Pupul: Nesse caso a pergunta é: Esse estado pode vir a existir onde não há limites?

K: Isso é tudo. Durante toda a sua vida, você conheceu o que são limites. Agora, pergunto a vocês: A mente pode existir sem limites?

Pupul: Se eu tivesse de perguntar a você "como", vocês diriam "não". A única coisa que resta, então, é observar a sua mente avaliando, porque não existe outra maneira.

K: Você fez isso? Você observou, a mente observou seus movimentos e avaliação?

Pupul: Sim.

K: Comparando, avaliando e finalizando. Em seguida, o que acontece?

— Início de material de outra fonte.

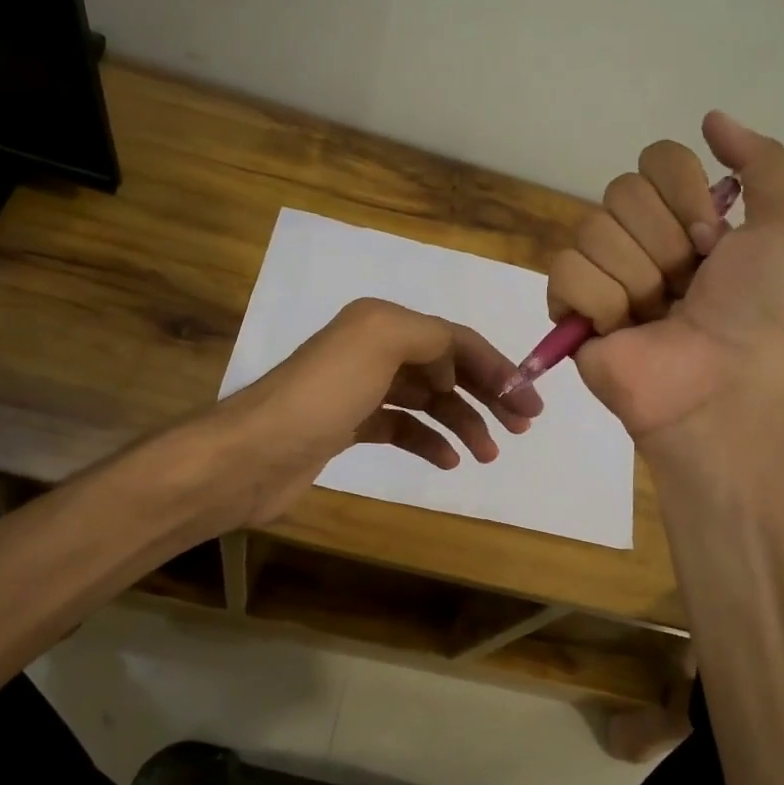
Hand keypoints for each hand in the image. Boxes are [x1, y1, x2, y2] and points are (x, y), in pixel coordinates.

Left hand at [215, 297, 542, 526]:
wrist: (254, 454)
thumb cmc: (323, 396)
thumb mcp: (381, 341)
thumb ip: (431, 337)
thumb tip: (455, 362)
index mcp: (383, 323)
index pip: (455, 339)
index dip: (497, 367)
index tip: (529, 403)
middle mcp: (373, 349)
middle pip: (447, 368)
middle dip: (488, 394)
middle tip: (522, 427)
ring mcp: (360, 390)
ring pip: (429, 401)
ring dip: (464, 422)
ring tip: (489, 453)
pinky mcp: (350, 426)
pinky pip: (404, 428)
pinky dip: (430, 441)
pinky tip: (449, 461)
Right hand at [547, 111, 783, 458]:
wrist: (726, 388)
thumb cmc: (763, 312)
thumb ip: (762, 161)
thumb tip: (711, 117)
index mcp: (687, 220)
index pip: (657, 160)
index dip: (685, 194)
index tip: (712, 240)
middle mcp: (643, 241)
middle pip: (622, 191)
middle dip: (664, 242)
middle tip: (688, 286)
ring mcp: (604, 276)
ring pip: (593, 230)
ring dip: (639, 277)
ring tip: (659, 316)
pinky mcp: (572, 311)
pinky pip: (566, 271)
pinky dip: (601, 301)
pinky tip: (623, 330)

Pupul: Em seguida vem a quietude.

K: Você diz que o movimento de avaliação chegou a um fim. Isso está certo? Você pode, honesta e realmente, dizer que o movimento com avaliação chegou ao fim?

Pupul: Neste momento ele chegou a um fim.

K: Isso não é bastante bom. Bastante bom significa que, através da minha vida, a avaliação terminou.

Pupul: Como posso saber isso?

K: Eu vou descobrir. Eu quero descobrir se a minha mente, que foi condicionada ao movimento de avaliação — avaliação que equipara comparação, imitação, aquiescência, um ideal, uma resistência que a salvaguarda da não-avaliação — eu quero descobrir se a mente pode dizer: "agora eu entendi todo o movimento de avaliação e vejo onde é o seu legítimo lugar e onde ela não cabe?"

Pupul: Como isso é entendido pela mente na qual não há pensamento?

K: Ela percebe. Demonstrarei isso para vocês. O pensamento examinou-a, analisou-a num determinado momento; o pensamento indagou, insistiu, ponderou e afirma ter visto todo o movimento de avaliação e que a verdadeira percepção desse movimento é o fim desse mesmo movimento. A verdadeira percepção do movimento, isto é, o próprio ato de ver é a atividade e o fim da atividade. Ver que esse movimento é tempo, medida, ver todo o seu esquema, a sua natureza, a sua estrutura, essa verdadeira percepção age no sentido de colocar fim a esse movimento. Portanto, o ato de ver é o ponto final. Não há nenhum esforço envolvido nisso. Você diz: "Eu vi isso." Viu mesmo?